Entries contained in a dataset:
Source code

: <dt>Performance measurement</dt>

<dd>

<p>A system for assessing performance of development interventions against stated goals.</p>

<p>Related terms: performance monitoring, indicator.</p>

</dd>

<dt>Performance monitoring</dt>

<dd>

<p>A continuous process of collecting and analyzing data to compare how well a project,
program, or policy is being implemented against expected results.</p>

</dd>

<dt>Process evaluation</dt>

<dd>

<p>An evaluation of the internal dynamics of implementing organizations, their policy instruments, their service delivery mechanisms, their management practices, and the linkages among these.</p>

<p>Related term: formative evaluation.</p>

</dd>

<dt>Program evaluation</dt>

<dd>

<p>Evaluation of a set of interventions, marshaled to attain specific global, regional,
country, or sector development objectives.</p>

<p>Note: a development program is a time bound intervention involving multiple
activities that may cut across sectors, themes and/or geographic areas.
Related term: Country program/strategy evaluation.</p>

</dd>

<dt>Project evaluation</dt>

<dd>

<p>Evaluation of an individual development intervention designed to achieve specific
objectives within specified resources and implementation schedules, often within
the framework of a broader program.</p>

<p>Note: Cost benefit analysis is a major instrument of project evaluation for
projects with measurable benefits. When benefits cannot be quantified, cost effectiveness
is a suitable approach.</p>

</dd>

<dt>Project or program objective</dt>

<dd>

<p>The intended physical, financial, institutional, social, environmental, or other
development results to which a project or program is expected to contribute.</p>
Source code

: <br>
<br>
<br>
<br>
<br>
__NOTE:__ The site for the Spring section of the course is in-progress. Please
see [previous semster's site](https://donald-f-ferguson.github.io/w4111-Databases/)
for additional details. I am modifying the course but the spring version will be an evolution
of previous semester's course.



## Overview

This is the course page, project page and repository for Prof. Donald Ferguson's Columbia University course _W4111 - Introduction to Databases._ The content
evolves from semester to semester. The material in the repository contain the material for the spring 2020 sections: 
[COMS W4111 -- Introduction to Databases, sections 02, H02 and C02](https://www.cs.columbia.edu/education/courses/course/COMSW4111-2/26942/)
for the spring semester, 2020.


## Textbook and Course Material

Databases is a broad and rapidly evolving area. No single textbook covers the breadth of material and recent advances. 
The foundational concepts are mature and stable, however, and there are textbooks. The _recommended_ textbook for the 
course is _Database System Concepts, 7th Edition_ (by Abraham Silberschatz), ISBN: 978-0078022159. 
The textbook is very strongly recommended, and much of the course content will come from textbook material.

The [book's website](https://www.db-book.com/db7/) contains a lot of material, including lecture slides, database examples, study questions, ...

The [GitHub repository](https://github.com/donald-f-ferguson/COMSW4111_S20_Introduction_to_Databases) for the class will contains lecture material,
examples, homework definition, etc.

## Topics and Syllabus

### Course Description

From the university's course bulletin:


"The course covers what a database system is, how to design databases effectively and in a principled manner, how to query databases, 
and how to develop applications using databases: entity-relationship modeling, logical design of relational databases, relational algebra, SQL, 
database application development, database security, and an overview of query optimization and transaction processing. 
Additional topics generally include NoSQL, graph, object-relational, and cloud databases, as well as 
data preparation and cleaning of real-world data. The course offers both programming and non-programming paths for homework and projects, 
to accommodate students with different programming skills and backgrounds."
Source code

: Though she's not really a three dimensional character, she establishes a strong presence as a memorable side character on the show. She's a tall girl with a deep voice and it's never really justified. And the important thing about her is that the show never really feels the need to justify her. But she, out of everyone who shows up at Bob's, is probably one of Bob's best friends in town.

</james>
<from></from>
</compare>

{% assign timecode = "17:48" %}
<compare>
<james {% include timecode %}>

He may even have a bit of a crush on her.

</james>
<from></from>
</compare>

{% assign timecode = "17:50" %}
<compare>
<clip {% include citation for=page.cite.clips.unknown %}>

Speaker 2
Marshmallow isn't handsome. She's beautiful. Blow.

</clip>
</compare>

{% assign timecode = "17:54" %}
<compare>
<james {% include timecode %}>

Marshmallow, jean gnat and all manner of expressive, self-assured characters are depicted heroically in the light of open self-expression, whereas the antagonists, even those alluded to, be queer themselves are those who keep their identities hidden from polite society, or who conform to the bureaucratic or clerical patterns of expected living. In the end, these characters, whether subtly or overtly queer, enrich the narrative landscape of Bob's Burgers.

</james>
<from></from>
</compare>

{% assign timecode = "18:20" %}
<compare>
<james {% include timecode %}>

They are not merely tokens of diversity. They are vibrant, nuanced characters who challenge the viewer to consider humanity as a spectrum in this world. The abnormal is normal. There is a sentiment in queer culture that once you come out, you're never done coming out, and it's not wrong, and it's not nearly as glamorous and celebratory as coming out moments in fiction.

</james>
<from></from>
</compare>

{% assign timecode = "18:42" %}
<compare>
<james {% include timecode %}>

- [Prompt]
Reproduce the source text of every entry above without changing a single character.

- [Task solution]
Source code

: <dt>Performance measurement</dt>

<dd>

<p>A system for assessing performance of development interventions against stated goals.</p>

<p>Related terms: performance monitoring, indicator.</p>

</dd>

<dt>Performance monitoring</dt>

<dd>

<p>A continuous process of collecting and analyzing data to compare how well a project,
program, or policy is being implemented against expected results.</p>

</dd>

<dt>Process evaluation</dt>

<dd>

<p>An evaluation of the internal dynamics of implementing organizations, their policy instruments, their service delivery mechanisms, their management practices, and the linkages among these.</p>

<p>Related term: formative evaluation.</p>

</dd>

<dt>Program evaluation</dt>

<dd>

<p>Evaluation of a set of interventions, marshaled to attain specific global, regional,
country, or sector development objectives.</p>

<p>Note: a development program is a time bound intervention involving multiple
activities that may cut across sectors, themes and/or geographic areas.
Related term: Country program/strategy evaluation.</p>

</dd>

<dt>Project evaluation</dt>

<dd>

<p>Evaluation of an individual development intervention designed to achieve specific
objectives within specified resources and implementation schedules, often within
the framework of a broader program.</p>

<p>Note: Cost benefit analysis is a major instrument of project evaluation for
projects with measurable benefits. When benefits cannot be quantified, cost effectiveness
is a suitable approach.</p>

</dd>

<dt>Project or program objective</dt>

<dd>

<p>The intended physical, financial, institutional, social, environmental, or other
development results to which a project or program is expected to contribute.</p>
Source code

: <br>
<br>
<br>
<br>
<br>
__NOTE:__ The site for the Spring section of the course is in-progress. Please
see [previous semster's site](https://donald-f-ferguson.github.io/w4111-Databases/)
for additional details. I am modifying the course but the spring version will be an evolution
of previous semester's course.



## Overview

This is the course page, project page and repository for Prof. Donald Ferguson's Columbia University course _W4111 - Introduction to Databases._ The content
evolves from semester to semester. The material in the repository contain the material for the spring 2020 sections: 
[COMS W4111 -- Introduction to Databases, sections 02, H02 and C02](https://www.cs.columbia.edu/education/courses/course/COMSW4111-2/26942/)
for the spring semester, 2020.


## Textbook and Course Material

Databases is a broad and rapidly evolving area. No single textbook covers the breadth of material and recent advances. 
The foundational concepts are mature and stable, however, and there are textbooks. The _recommended_ textbook for the 
course is _Database System Concepts, 7th Edition_ (by Abraham Silberschatz), ISBN: 978-0078022159. 
The textbook is very strongly recommended, and much of the course content will come from textbook material.

The [book's website](https://www.db-book.com/db7/) contains a lot of material, including lecture slides, database examples, study questions, ...

The [GitHub repository](https://github.com/donald-f-ferguson/COMSW4111_S20_Introduction_to_Databases) for the class will contains lecture material,
examples, homework definition, etc.

## Topics and Syllabus

### Course Description

From the university's course bulletin:


"The course covers what a database system is, how to design databases effectively and in a principled manner, how to query databases, 
and how to develop applications using databases: entity-relationship modeling, logical design of relational databases, relational algebra, SQL, 
database application development, database security, and an overview of query optimization and transaction processing. 
Additional topics generally include NoSQL, graph, object-relational, and cloud databases, as well as 
data preparation and cleaning of real-world data. The course offers both programming and non-programming paths for homework and projects, 
to accommodate students with different programming skills and backgrounds."
Source code

: Though she's not really a three dimensional character, she establishes a strong presence as a memorable side character on the show. She's a tall girl with a deep voice and it's never really justified. And the important thing about her is that the show never really feels the need to justify her. But she, out of everyone who shows up at Bob's, is probably one of Bob's best friends in town.

</james>
<from></from>
</compare>

{% assign timecode = "17:48" %}
<compare>
<james {% include timecode %}>

He may even have a bit of a crush on her.

</james>
<from></from>
</compare>

{% assign timecode = "17:50" %}
<compare>
<clip {% include citation for=page.cite.clips.unknown %}>

Speaker 2
Marshmallow isn't handsome. She's beautiful. Blow.

</clip>
</compare>

{% assign timecode = "17:54" %}
<compare>
<james {% include timecode %}>

Marshmallow, jean gnat and all manner of expressive, self-assured characters are depicted heroically in the light of open self-expression, whereas the antagonists, even those alluded to, be queer themselves are those who keep their identities hidden from polite society, or who conform to the bureaucratic or clerical patterns of expected living. In the end, these characters, whether subtly or overtly queer, enrich the narrative landscape of Bob's Burgers.

</james>
<from></from>
</compare>

{% assign timecode = "18:20" %}
<compare>
<james {% include timecode %}>

They are not merely tokens of diversity. They are vibrant, nuanced characters who challenge the viewer to consider humanity as a spectrum in this world. The abnormal is normal. There is a sentiment in queer culture that once you come out, you're never done coming out, and it's not wrong, and it's not nearly as glamorous and celebratory as coming out moments in fiction.

</james>
<from></from>
</compare>

{% assign timecode = "18:42" %}
<compare>
<james {% include timecode %}>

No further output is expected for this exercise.